[Records for this exercise]
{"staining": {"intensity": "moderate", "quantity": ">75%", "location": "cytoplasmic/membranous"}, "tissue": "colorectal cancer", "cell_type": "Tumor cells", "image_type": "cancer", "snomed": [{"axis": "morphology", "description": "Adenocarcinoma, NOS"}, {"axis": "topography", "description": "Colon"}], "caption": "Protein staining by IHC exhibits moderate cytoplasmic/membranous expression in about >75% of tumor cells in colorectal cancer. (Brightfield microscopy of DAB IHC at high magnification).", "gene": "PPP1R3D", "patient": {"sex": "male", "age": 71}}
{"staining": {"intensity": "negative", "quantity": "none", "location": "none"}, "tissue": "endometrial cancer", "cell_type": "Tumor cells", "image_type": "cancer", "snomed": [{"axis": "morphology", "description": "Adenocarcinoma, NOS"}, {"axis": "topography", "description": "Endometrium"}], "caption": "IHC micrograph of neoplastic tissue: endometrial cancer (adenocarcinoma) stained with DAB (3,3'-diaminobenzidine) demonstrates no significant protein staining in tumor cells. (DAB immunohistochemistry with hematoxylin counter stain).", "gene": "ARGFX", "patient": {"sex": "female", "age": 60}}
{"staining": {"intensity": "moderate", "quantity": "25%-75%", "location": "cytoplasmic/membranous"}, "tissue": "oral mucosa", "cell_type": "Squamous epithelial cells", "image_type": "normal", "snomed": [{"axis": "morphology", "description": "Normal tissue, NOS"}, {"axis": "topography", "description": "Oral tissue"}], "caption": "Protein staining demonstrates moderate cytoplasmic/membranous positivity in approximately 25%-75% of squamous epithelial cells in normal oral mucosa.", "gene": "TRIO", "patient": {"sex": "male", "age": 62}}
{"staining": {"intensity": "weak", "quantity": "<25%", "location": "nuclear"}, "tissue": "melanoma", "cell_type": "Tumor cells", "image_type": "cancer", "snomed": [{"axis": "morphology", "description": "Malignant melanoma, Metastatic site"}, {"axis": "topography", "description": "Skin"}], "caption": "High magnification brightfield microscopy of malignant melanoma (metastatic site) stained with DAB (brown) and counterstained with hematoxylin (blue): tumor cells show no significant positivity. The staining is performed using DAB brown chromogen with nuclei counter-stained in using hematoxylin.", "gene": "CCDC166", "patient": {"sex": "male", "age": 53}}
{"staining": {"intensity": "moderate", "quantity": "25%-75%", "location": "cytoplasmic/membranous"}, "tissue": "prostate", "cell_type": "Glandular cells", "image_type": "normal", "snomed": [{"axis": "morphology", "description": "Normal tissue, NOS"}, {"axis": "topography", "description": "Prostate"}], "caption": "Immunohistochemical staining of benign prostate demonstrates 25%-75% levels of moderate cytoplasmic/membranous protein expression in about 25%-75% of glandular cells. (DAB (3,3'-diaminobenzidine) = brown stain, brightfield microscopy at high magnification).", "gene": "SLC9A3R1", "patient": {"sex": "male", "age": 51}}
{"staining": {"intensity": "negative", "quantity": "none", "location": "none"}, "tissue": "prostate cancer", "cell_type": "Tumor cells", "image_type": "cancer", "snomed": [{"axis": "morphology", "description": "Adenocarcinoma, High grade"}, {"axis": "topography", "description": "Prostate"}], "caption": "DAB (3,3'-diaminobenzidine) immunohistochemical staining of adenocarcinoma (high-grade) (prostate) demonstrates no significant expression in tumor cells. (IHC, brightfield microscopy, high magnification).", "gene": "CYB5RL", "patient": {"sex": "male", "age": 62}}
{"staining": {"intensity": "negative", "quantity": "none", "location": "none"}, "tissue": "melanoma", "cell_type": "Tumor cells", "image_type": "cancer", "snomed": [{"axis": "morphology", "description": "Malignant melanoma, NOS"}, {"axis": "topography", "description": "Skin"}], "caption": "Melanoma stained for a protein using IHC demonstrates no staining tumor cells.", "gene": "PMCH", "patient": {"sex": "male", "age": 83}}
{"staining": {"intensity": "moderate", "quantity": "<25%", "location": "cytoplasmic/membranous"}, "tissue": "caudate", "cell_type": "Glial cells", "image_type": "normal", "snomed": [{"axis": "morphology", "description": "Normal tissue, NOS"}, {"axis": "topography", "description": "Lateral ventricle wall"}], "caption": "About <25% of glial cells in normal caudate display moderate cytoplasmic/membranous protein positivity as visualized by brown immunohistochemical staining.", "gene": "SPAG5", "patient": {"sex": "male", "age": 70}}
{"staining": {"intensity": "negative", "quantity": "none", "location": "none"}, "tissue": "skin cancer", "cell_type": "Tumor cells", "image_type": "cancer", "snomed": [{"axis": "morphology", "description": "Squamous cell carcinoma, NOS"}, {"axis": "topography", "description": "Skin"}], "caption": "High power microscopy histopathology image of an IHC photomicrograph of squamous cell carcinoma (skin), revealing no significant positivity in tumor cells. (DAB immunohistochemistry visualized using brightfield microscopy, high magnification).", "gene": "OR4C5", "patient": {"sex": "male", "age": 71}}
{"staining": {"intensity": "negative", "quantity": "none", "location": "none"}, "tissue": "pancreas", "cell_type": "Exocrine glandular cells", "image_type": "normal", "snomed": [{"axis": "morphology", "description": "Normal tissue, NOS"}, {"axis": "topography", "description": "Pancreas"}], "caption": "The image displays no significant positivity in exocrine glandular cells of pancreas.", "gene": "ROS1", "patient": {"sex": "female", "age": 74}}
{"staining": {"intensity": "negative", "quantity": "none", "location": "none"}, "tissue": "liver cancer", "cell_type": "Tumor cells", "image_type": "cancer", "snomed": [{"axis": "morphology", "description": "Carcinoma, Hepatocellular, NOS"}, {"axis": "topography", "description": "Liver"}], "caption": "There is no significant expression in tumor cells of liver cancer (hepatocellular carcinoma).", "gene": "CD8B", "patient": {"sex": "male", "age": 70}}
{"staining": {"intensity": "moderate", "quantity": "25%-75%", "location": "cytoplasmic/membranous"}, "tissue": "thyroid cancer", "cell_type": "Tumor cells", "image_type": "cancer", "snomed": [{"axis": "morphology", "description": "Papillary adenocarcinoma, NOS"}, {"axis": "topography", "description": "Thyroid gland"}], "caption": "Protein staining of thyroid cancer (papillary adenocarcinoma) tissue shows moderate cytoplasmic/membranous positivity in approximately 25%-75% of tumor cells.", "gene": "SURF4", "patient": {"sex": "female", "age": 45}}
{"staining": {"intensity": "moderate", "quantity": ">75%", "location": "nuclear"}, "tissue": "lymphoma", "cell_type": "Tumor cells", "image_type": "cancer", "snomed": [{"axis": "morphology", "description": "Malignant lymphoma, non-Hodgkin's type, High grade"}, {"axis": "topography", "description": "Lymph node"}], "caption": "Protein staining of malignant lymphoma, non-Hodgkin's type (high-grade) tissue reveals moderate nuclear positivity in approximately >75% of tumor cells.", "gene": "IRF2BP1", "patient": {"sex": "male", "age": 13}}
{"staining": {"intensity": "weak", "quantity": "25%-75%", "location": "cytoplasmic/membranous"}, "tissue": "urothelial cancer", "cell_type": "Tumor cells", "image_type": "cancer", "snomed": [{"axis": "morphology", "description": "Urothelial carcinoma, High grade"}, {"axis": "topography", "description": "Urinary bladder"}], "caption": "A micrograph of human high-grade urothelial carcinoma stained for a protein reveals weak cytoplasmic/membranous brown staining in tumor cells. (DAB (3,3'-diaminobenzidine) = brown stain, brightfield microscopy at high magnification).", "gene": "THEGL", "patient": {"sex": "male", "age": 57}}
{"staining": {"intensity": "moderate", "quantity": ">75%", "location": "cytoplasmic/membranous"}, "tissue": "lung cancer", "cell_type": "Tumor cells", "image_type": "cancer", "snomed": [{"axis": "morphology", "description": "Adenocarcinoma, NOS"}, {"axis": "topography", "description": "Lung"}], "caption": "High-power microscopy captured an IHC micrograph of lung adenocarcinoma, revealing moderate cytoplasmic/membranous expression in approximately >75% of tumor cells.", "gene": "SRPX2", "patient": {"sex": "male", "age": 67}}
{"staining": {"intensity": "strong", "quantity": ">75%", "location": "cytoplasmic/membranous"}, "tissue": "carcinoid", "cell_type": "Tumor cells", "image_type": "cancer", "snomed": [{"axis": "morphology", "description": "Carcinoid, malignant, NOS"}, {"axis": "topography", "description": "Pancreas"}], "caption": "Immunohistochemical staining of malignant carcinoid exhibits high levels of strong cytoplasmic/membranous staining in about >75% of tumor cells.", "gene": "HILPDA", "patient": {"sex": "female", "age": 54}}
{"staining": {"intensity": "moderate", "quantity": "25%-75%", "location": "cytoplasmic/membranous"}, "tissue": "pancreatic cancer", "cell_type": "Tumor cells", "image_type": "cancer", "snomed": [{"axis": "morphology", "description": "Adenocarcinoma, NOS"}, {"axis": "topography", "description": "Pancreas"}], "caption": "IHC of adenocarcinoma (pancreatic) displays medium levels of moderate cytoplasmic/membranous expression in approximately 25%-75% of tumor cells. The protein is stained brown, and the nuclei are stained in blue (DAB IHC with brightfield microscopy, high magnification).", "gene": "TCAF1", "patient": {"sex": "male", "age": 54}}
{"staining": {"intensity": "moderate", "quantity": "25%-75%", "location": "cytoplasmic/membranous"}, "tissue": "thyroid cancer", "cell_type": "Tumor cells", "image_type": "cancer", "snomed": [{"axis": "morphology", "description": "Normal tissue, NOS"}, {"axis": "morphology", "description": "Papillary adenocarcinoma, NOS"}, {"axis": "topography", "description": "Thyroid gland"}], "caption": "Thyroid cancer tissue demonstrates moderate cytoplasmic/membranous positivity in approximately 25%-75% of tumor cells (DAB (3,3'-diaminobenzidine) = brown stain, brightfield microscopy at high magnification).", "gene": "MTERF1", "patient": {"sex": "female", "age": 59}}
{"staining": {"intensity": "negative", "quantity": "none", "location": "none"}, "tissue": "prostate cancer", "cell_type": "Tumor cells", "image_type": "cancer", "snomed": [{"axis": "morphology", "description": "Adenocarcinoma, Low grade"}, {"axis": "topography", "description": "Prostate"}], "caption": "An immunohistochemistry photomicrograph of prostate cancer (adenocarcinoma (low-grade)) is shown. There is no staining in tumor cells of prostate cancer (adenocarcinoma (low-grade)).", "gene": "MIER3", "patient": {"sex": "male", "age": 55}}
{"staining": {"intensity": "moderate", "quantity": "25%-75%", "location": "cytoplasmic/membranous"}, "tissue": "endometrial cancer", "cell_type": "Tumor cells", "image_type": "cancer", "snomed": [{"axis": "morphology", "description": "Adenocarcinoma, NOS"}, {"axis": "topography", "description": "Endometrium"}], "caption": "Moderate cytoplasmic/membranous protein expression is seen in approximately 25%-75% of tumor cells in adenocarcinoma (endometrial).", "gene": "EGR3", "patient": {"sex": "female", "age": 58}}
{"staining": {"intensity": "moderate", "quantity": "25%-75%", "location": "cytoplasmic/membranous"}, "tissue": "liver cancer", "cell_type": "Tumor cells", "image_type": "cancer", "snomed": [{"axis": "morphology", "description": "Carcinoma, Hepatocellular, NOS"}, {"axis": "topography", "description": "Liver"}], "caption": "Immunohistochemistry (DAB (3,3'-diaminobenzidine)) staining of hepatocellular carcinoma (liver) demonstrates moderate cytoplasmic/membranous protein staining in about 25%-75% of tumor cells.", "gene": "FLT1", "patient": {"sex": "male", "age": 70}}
[/Records for this exercise]
What is needed is every line from the beginning of the data up to and including the line with "staining demonstrates moderate", given again word for word.

§ **Exercise solution**:
{"staining": {"intensity": "moderate", "quantity": ">75%", "location": "cytoplasmic/membranous"}, "tissue": "colorectal cancer", "cell_type": "Tumor cells", "image_type": "cancer", "snomed": [{"axis": "morphology", "description": "Adenocarcinoma, NOS"}, {"axis": "topography", "description": "Colon"}], "caption": "Protein staining by IHC exhibits moderate cytoplasmic/membranous expression in about >75% of tumor cells in colorectal cancer. (Brightfield microscopy of DAB IHC at high magnification).", "gene": "PPP1R3D", "patient": {"sex": "male", "age": 71}}
{"staining": {"intensity": "negative", "quantity": "none", "location": "none"}, "tissue": "endometrial cancer", "cell_type": "Tumor cells", "image_type": "cancer", "snomed": [{"axis": "morphology", "description": "Adenocarcinoma, NOS"}, {"axis": "topography", "description": "Endometrium"}], "caption": "IHC micrograph of neoplastic tissue: endometrial cancer (adenocarcinoma) stained with DAB (3,3'-diaminobenzidine) demonstrates no significant protein staining in tumor cells. (DAB immunohistochemistry with hematoxylin counter stain).", "gene": "ARGFX", "patient": {"sex": "female", "age": 60}}
{"staining": {"intensity": "moderate", "quantity": "25%-75%", "location": "cytoplasmic/membranous"}, "tissue": "oral mucosa", "cell_type": "Squamous epithelial cells", "image_type": "normal", "snomed": [{"axis": "morphology", "description": "Normal tissue, NOS"}, {"axis": "topography", "description": "Oral tissue"}], "caption": "Protein staining demonstrates moderate cytoplasmic/membranous positivity in approximately 25%-75% of squamous epithelial cells in normal oral mucosa.", "gene": "TRIO", "patient": {"sex": "male", "age": 62}}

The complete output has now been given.